Par ailleurs, les « penseurs du cours classique », ainsi que Corbo désigne l’ensemble des auteurs dont il résume les idées, restent ici un groupe flou et mal défini. Les noms des Pierre Angers, Paul Vanier, Jean Genest, Armand Tanguay et bien d’autres sont évoqués à plusieurs reprises dans le texte, avec, parfois, la fonction qu’ils occupent ou les titres qu’ils revètent, mais l’auteur ne pousse guère plus loin son analyse. Leurs discours semblent par conséquent désincarnés. Une démarche prosopographique visant à présenter davantage ces auteurs, les institutions auxquelles ils se rattachent, les réseaux intellectuels dans lesquels ils évoluent et les motivations précises qui les animent aurait sans doute contribué à en donner un portrait plus juste. De même aurait-il été utile et pertinent de rappeler, ne serait-ce que rapidement, la place des Jésuites dans l’enseignement secondaire québécois afin de situer davantage le sujet dans l’histoire du cours classique. Des questions restent également sans réponse : Au sein même de la compagnie de Jésus, des voix critiques se font-elles entendre? De manière plus générale, y a-t-il un discours réformiste parmi les prêtres et les religieux éducateurs? La divergence de vues sur l’enseignement des sciences donne à penser que oui, mais l’auteur n’élabore pas sur cette question. On peut ainsi se demander si le discours présenté ici ne reflète pas surtout les opinions de la frange traditionaliste du milieu enseignant. C’est ce que suggère implicitement le livre, sans cependant pousser très loin l’analyse. Un résumé des discussions autour du contenu des programmes, aux pages 133 à 137, donne en effet à penser que les critiques viennent aussi de l’intérieur et que, sur cette question du moins, les Jésuites ne parlent pas d’une seule et même voix.

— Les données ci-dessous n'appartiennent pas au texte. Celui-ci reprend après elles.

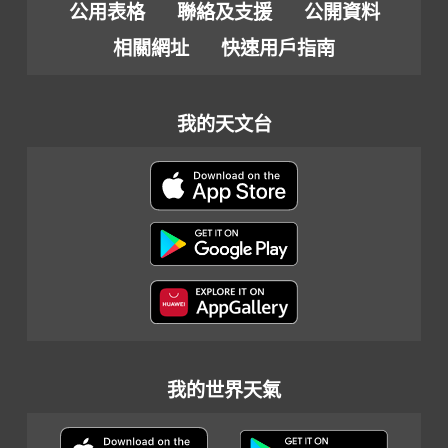
公用表格
聯絡及支援
公開資料
相關網址
快速用戶指南
我的天文台
我的世界天氣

Compte tenu de ces faiblesses, le livre n’atteint que partiellement l’objectif qu’il s’était fixé. Cet ouvrage de plus de 400 pages s’en tient essentiellement à résumer – dans une langue élégante, il faut le souligner – les écrits des pédagogues jésuites. Par moment, le livre dégage un parfum de nostalgie, et ce, en dépit des protestations du quatrième de couverture qui rejettent toute intention apologétique. Le lecteur qui ne connait guère le sujet n’y trouvera donc qu’un portrait bien partiel du débat autour de l’enseignement classique. Celui qui, au contraire, est plus familier avec cette question y cherchera en vain des éléments d’analyse susceptibles de renouveler sa compréhension de la période et des événements. On ne peut que regretter que l’auteur n’ait pas davantage mis à profit sa connaissance intime des politiques éducatives québécoises pour donner plus d’ampleur à son étude. Après tout, les discours humanistes et utilitaristes révèlent des conceptions divergentes, voire opposées, de l’éducation, qui, un demi siècle plus tard, en dépit de la disparition du cours classique, n’en finissent plus de faire entendre leurs échos.